Heckman Lives To Serve Other Veterans

U.S. Navy Veteran Mel Heckman shares his story. (Photo by Leslie Stratmoen)
U.S. Navy Veteran Mel Heckman shares his story. (Photo by Leslie Stratmoen)

In honor of Veterans Day, we've put together several stories about our local World War II veterans that will be broadcast throughout the day. Here's News Director Leslie Stratmoen with one of those reports, on U.S. Navy Veteran Mel Heckman of Sheridan.

Click here for the broadcast of the story.

As people across the country honor veterans today, U.S. Navy Veteran Mel Heckman of Sheridan wants veterans to think of each other. He wants veterans to be dedicated to helping other veterans, especially those who can’t help themselves.

This is a man who is 90 years old and a veteran of World War II. He was at Pearl Harbor the morning of Dec. 7, 1941, and can attest that the war started at exactly ten to 8, when a Japanese plane flew over and clipped the antennae of the radio tower knocking out communications in the South Pacific to stateside.

That same plane then dropped a bomb on the only hangar on Ford Island where he was, that stored fuel and ammunition. He was on fire duty that day, he said, so hopped on a fire truck with others to put out the hangar fire.

Though they made it through the gunfire, their efforts were stopped because shrapnel blew the truck’s suction valve. So they headed to the other side of the island. That was right alongside the water where the Arizona was moored.

It was at that moment, he said, that a high altitude bomber came over and the bomb hit the main deck of the battleship, and was armor piercing, so went right down and hit the magazine. When the ship exploded, he said he saw the Arizona come out of the water and hang in mid-air for a fraction of a second before breaking in two, and dropping down in an L-shape.

The concussion from the blast was so great, he said, that he and others on land had to grab onto palm trees to hold on for dear life. Following the blast, they stayed there and helped pull men out of the water.

He doesn’t know how many he helped, and doesn’t think his efforts were heroic. He was just doing his job, like so many other soldiers.

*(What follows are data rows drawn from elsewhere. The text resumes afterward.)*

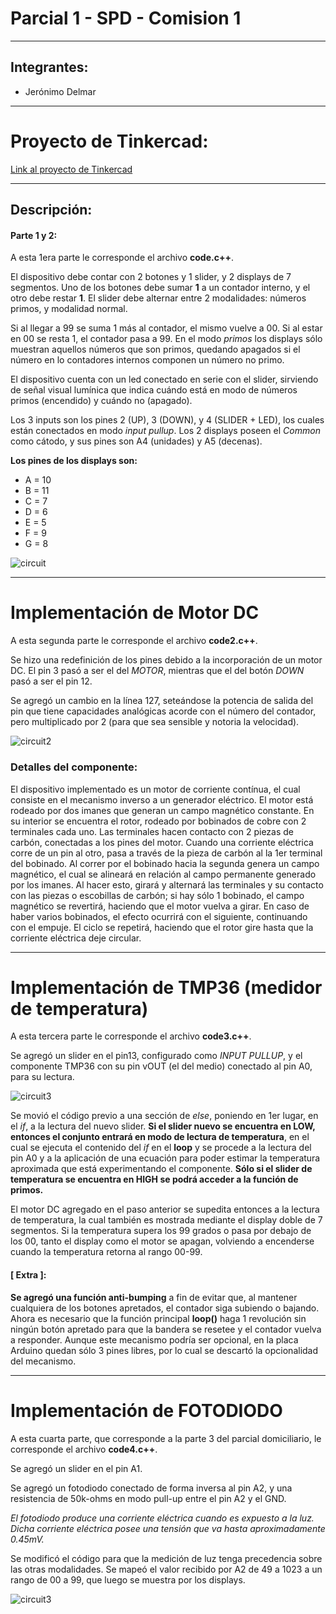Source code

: # Parcial 1 - SPD - Comision 1
---
## Integrantes:
- Jerónimo Delmar

---
# Proyecto de Tinkercad:

[Link al proyecto de Tinkercad](https://www.tinkercad.com/things/bqALo3Iiko9-delmar-jeronimo-parcial-domiciliario-p2/editel?sharecode=yWJ8hoOD7c1nIFOCR92Y1h-raNu0vUHg5mru-aTvlU8)

---

## Descripción:
#### Parte 1 y 2:
A esta 1era parte le corresponde el archivo **code.c++**.

El dispositivo debe contar con 2 botones y 1 slider, y 2 displays de 7 segmentos. Uno de los botones debe sumar **1** a un contador interno, y el otro debe restar **1**. El slider debe alternar entre 2 modalidades: números primos, y modalidad normal.

Si al llegar a 99 se suma 1 más al contador, el mismo vuelve a 00. Si al estar en 00 se resta 1, el contador pasa a 99.
En el modo *primos* los displays sólo muestran aquellos números que son primos, quedando apagados si el número en lo contadores internos componen un número no primo.

El dispositivo cuenta con un led conectado en serie con el slider, sirviendo de señal visual lumínica que indica cuándo está en modo de números primos (encendido) y cuándo no (apagado).

Los 3 inputs son los pines 2 (UP), 3 (DOWN), y 4 (SLIDER + LED), los cuales están conectados en modo *input pullup*.
Los 2 displays poseen el *Common* como cátodo, y sus pines son A4 (unidades) y A5 (decenas).

**Los pines de los displays son:**

- A = 10
- B = 11
- C = 7
- D = 6
- E = 5
- F = 9
- G = 8

![circuit](../Parte%201%20y%202/images/Screenshot_1.png)

---

# Implementación de Motor DC
A esta segunda parte le corresponde el archivo **code2.c++**.

Se hizo una redefinición de los pines debido a la incorporación de un motor DC.
El pin 3 pasó a ser el del *MOTOR*, mientras que el del botón *DOWN* pasó a ser el pin 12.

Se agregó un cambio en la línea 127, seteándose la potencia de salida del pin que tiene capacidades analógicas acorde con el número del contador, pero multiplicado por 2 (para que sea sensible y notoria la velocidad).

![circuit2](../Parte%201%20y%202/images/Screenshot_3.png)

### Detalles del componente:
El dispositivo implementado es un motor de corriente contínua, el cual consiste en el mecanismo inverso a un generador eléctrico.
El motor está rodeado por dos imanes que generan un campo magnético constante. En su interior se encuentra el rotor, rodeado por bobinados de cobre con 2 terminales cada uno. Las terminales hacen contacto con 2 piezas de carbón, conectadas a los pines del motor.
Cuando una corriente eléctrica corre de un pin al otro, pasa a través de la pieza de carbón al la 1er terminal del bobinado. Al correr por el bobinado hacia la segunda genera un campo magnético, el cual se alineará en relación al campo permanente generado por los imanes. Al hacer esto, girará y alternará las terminales y su contacto con las piezas o escobillas de carbón; si hay sólo 1 bobinado, el campo magnético se revertirá, haciendo que el motor vuelva a girar. En caso de haber varios bobinados, el efecto ocurrirá con el siguiente, continuando con el empuje. El ciclo se repetirá, haciendo que el rotor gire hasta que la corriente eléctrica deje circular.

---

# Implementación de TMP36 (medidor de temperatura)

A esta tercera parte le corresponde el archivo **code3.c++**.

Se agregó un slider en el pin13, configurado como *INPUT PULLUP*, y el componente TMP36 con su pin vOUT (el del medio) conectado al pin A0, para su lectura.


![circuit3](../Parte%201%20y%202/images/Screenshot_4.png)

Se movió el código previo a una sección de *else*, poniendo en 1er lugar, en el *if*, a la lectura del nuevo slider.
**Si el slider nuevo se encuentra en LOW, entonces el conjunto entrará en modo de lectura de temperatura**, en el cual se ejecuta el contenido del *if* en el **loop** y se procede a la lectura del pin A0 y a la aplicación de una ecuación para poder estimar la temperatura aproximada que está experimentando el componente.
**Sólo si el slider de temperatura se encuentra en HIGH se podrá acceder a la función de primos.**

El motor DC agregado en el paso anterior se supedita entonces a la lectura de temperatura, la cual también es mostrada mediante el display doble de 7 segmentos.
Si la temperatura supera los 99 grados o pasa por debajo de los 00, tanto el display como el motor se apagan, volviendo a encenderse cuando la temperatura retorna al rango 00-99.

#### [ Extra ]:
**Se agregó una función anti-bumping** a fin de evitar que, al mantener cualquiera de los botones apretados, el contador siga subiendo o bajando. Ahora es necesario que la función principal **loop()** haga 1 revolución sin ningún botón apretado para que la bandera se resetee y el contador vuelva a responder.
Aunque este mecanismo podría ser opcional, en la placa Arduino quedan sólo 3 pines libres, por lo cual se descartó la opcionalidad del mecanismo.

---

# Implementación de FOTODIODO

A esta cuarta parte, que corresponde a la parte 3 del parcial domiciliario, le corresponde el archivo **code4.c++**.

Se agregó un slider en el pin A1.

Se agregó un fotodiodo conectado de forma inversa al pin A2, y una resistencia de 50k-ohms en modo pull-up entre el pin A2 y el GND.

*El fotodiodo produce una corriente eléctrica cuando es expuesto a la luz. Dicha corriente eléctrica posee una tensión que va hasta aproximadamente 0.45mV.*

Se modificó el código para que la medición de luz tenga precedencia sobre las otras modalidades.
Se mapeó el valor recibido por A2 de 49 a 1023 a un rango de 00 a 99, que luego se muestra por los displays.

![circuit3](./images/Screenshot_5.png)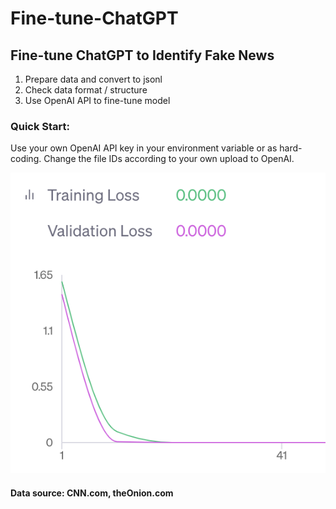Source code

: # Fine-tune-ChatGPT
## Fine-tune ChatGPT to Identify Fake News
1. Prepare data and convert to jsonl
2. Check data format / structure
3. Use OpenAI API to fine-tune model
### Quick Start: 
Use your own OpenAI API key in your environment variable or as hard-coding. Change the file IDs according to your own upload to OpenAI.

<img src="fine_tune_results.png?raw=true"/>

#### Data source: CNN.com, theOnion.com
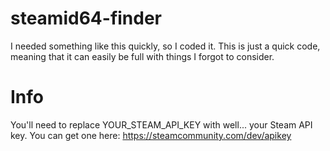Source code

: # steamid64-finder
I needed something like this quickly, so I coded it. This is just a quick code, meaning that it can easily be full with things I forgot to consider.

# Info
You'll need to replace YOUR_STEAM_API_KEY with well... your Steam API key. You can get one here: https://steamcommunity.com/dev/apikey
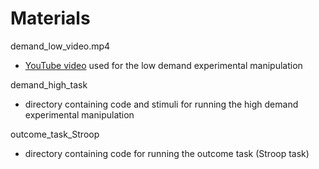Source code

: # Materials

demand_low_video.mp4

* [YouTube video](https://youtu.be/Q52ZXTZK_dc) used for the low demand experimental manipulation

  

demand_high_task

* directory containing code and stimuli for running the high demand experimental manipulation



outcome_task_Stroop

* directory containing code for running the outcome task (Stroop task)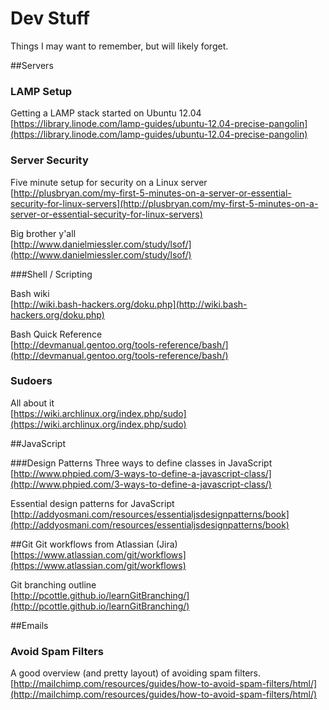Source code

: Dev Stuff
=========

Things I may want to remember, but will likely forget.


##Servers

### LAMP Setup
Getting a LAMP stack started on Ubuntu 12.04  
[https://library.linode.com/lamp-guides/ubuntu-12.04-precise-pangolin](https://library.linode.com/lamp-guides/ubuntu-12.04-precise-pangolin)

### Server Security
Five minute setup for security on a Linux server  
[http://plusbryan.com/my-first-5-minutes-on-a-server-or-essential-security-for-linux-servers](http://plusbryan.com/my-first-5-minutes-on-a-server-or-essential-security-for-linux-servers)

Big brother y'all  
[http://www.danielmiessler.com/study/lsof/](http://www.danielmiessler.com/study/lsof/)

###Shell / Scripting

Bash wiki  
[http://wiki.bash-hackers.org/doku.php](http://wiki.bash-hackers.org/doku.php)

Bash Quick Reference  
[http://devmanual.gentoo.org/tools-reference/bash/](http://devmanual.gentoo.org/tools-reference/bash/)

### Sudoers
All about it  
[https://wiki.archlinux.org/index.php/sudo](https://wiki.archlinux.org/index.php/sudo)

##JavaScript

###Design Patterns
Three ways to define classes in JavaScript  
[http://www.phpied.com/3-ways-to-define-a-javascript-class/](http://www.phpied.com/3-ways-to-define-a-javascript-class/)

Essential design patterns for JavaScript  
[http://addyosmani.com/resources/essentialjsdesignpatterns/book](http://addyosmani.com/resources/essentialjsdesignpatterns/book)


##Git
Git workflows from Atlassian (Jira)  
[https://www.atlassian.com/git/workflows](https://www.atlassian.com/git/workflows)

Git branching outline  
[http://pcottle.github.io/learnGitBranching/](http://pcottle.github.io/learnGitBranching/)


##Emails

### Avoid Spam Filters
A good overview (and pretty layout) of avoiding spam filters.  
[http://mailchimp.com/resources/guides/how-to-avoid-spam-filters/html/](http://mailchimp.com/resources/guides/how-to-avoid-spam-filters/html/)
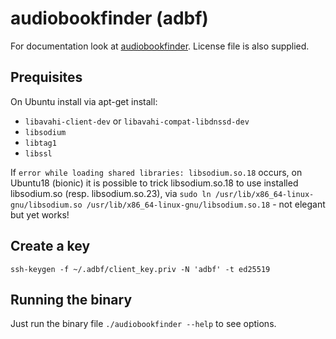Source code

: # audiobookfinder (adbf)

For documentation look at [audiobookfinder](https://github.com/electricherd/audiobookfinder).
License file is also supplied.

## Prequisites
On Ubuntu install via apt-get install:
* `libavahi-client-dev` or `libavahi-compat-libdnssd-dev`
* `libsodium`
* `libtag1`
* `libssl`

If `error while loading shared libraries: libsodium.so.18` occurs, on Ubuntu18 (bionic) it is possible to trick libsodium.so.18 to use installed libsodium.so (resp. libsodium.so.23), via `sudo ln /usr/lib/x86_64-linux-gnu/libsodium.so /usr/lib/x86_64-linux-gnu/libsodium.so.18` - not elegant but yet works!

## Create a key
`ssh-keygen -f ~/.adbf/client_key.priv -N 'adbf' -t ed25519`

## Running the binary
Just run the binary file `./audiobookfinder --help` to see options.

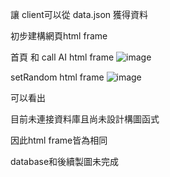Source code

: 讓 client可以從 data.json 獲得資料

初步建構網頁html frame


首頁 和 call AI html frame
![image](https://user-images.githubusercontent.com/82390844/174345601-216476af-3639-4a50-8391-f2d2a9d59c6b.png)


setRandom html frame
![image](https://user-images.githubusercontent.com/82390844/174345893-27906664-35ab-4531-a7f1-2828671eaa00.png)


可以看出

目前未連接資料庫且尚未設計構圖函式

因此html frame皆為相同

database和後續製圖未完成

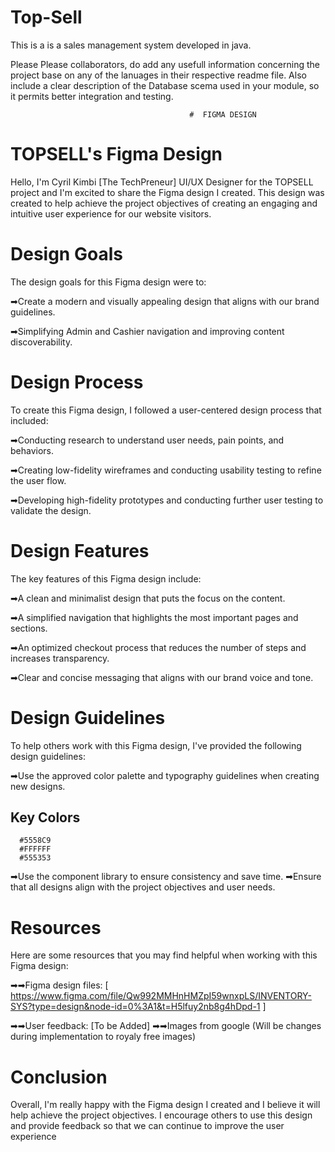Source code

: # Top-Sell

This is a is a sales management system developed in java. 

Please Please collaborators, do add any usefull information concerning the project base on any of the lanuages in their respective readme file.
Also include a clear description of the Database scema used in your module, so it permits better integration and testing.




                                            #  FIGMA DESIGN

# TOPSELL's Figma Design

Hello, I'm Cyril Kimbi [The TechPreneur] UI/UX Designer for the TOPSELL project and I'm excited to share the Figma design I created.
 This design was created to help achieve the project objectives of creating an engaging and intuitive user experience for our website visitors.

# Design Goals
The design goals for this Figma design were to:

➡Create a modern and visually appealing design that aligns with our brand guidelines.

➡Simplifying Admin and Cashier navigation and improving content discoverability.


# Design Process
To create this Figma design, I followed a user-centered design process that included:

➡Conducting research to understand user needs, pain points, and behaviors.

➡Creating low-fidelity wireframes and conducting usability testing to refine the user flow.

➡Developing high-fidelity prototypes and conducting further user testing to validate the design.


# Design Features
The key features of this Figma design include:

➡A clean and minimalist design that puts the focus on the content.

➡A simplified navigation that highlights the most important pages and sections.

➡An optimized checkout process that reduces the number of steps and increases transparency.

➡Clear and concise messaging that aligns with our brand voice and tone.


# Design Guidelines
To help others work with this Figma design, I've provided the following design guidelines:

➡Use the approved color palette and typography guidelines when creating new designs.
   ## Key Colors
      #5558C9 
      #FFFFFF
      #555353
➡Use the component library to ensure consistency and save time.
➡Ensure that all designs align with the project objectives and user needs.
# Resources
Here are some resources that you may find helpful when working with this Figma design:

➡➡Figma design files: [ https://www.figma.com/file/Qw992MMHnHMZpI59wnxpLS/INVENTORY-SYS?type=design&node-id=0%3A1&t=H5lfuy2nb8g4hDpd-1 ]

➡➡User feedback: [To be Added]
➡➡Images from google (Will be changes during implementation to royaly free images)


# Conclusion
Overall, I'm really happy with the Figma design I created and I believe it will help achieve the project objectives. I encourage others to use this design and provide feedback so that we can continue to improve the user experience
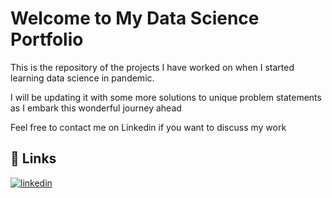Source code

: 
# Welcome to My Data Science Portfolio

This is the repository of the projects I have worked on when I started learning data science in pandemic. 

I will be updating it with some more solutions to unique problem statements as I embark this wonderful journey ahead

Feel free to contact me on Linkedin if you want to discuss my work



## 🔗 Links
[![linkedin](https://img.shields.io/badge/linkedin-0A66C2?style=for-the-badge&logo=linkedin&logoColor=white)](https://www.linkedin.com/in/saloni-sharma-2708/)
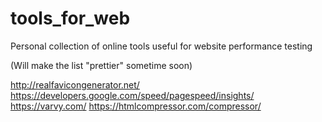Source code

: # tools_for_web
Personal collection of online tools useful for website performance testing

(Will make the list "prettier" sometime soon)

http://realfavicongenerator.net/
https://developers.google.com/speed/pagespeed/insights/
https://varvy.com/
https://htmlcompressor.com/compressor/
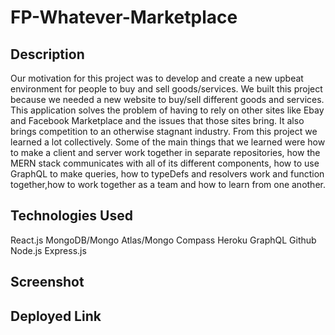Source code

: # FP-Whatever-Marketplace
## Description
Our motivation for this project was to develop and create a new upbeat environment for people to buy and sell goods/services. We built this project because we needed a new website to buy/sell different goods and services. This application solves the problem of having to rely on other sites like Ebay and Facebook Marketplace and the issues that those sites bring. It also brings competition to an otherwise stagnant industry. From this project we learned a lot collectively. Some of the main things that we learned were how to make a client and server work together in separate repositories, how the MERN stack communicates with all of its different components, how to use GraphQL to make queries, how to typeDefs and resolvers work and function together,how to work together as a team and how to learn from one another.
## Technologies Used
React.js
MongoDB/Mongo Atlas/Mongo Compass
Heroku
GraphQL
Github
Node.js
Express.js
## Screenshot
## Deployed Link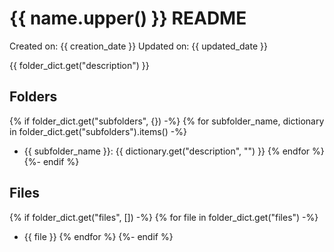 # {{ name.upper() }} README

Created on: {{ creation_date }}
Updated on: {{ updated_date }}

{{ folder_dict.get("description") }}

## Folders

{% if folder_dict.get("subfolders", {}) -%}
{% for subfolder_name, dictionary in folder_dict.get("subfolders").items() -%}

- {{ subfolder_name }}: {{ dictionary.get("description", "") }}
{% endfor %}
{%- endif %}

## Files

{% if folder_dict.get("files", []) -%}
{% for file in folder_dict.get("files") -%}

- {{ file }}
{% endfor %}
{%- endif %}
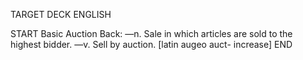 TARGET DECK
ENGLISH

START
Basic
Auction
Back: —n. Sale in which articles are sold to the highest bidder. —v. Sell by auction. [latin augeo auct- increase]
END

He’d been burned that day on his back and neck from flying, burning tar, but his injuries were minimal, he said. So he did what the doctor ordered. He jumped into the base swimming pool to cool off and let the chlorine serve as a disinfectant.

He was 18 at the time and had only been in the service for six months, so that was just the beginning. He went on to serve for five years and was a U.S. Naval Officer Ensign when separated.

During his service, he’d learned to be an aviation mechanic and pilot, so the Navy for him was just as he’d hoped, a great school and exciting adventure for a farm boy from Pennsylvania.

It was that same thrill he got from his service days that brought him to Wyoming. He was in his 40s and had hit a lull in his life and not feeling well when a doctor said it was the adrenal rush he found during his service days he was missing and told him he’d get the same thrill from riding buckin’ broncs. So, once again, he took his doctor’s orders, and moved to Buffalo and bought a ranch.

But he’s never forgotten how lucky he was. He’s had a long, full life, he said, married first to Hazel and having three children, then May after Hazel died, who’s still with him today.

He spends his time now raising money and awareness for veterans and their needs, as the State Chairman of Pearl Harbor Survivors. He’s one of only five left in the state, so is working tirelessly to make sure we never forget, that some, gave all.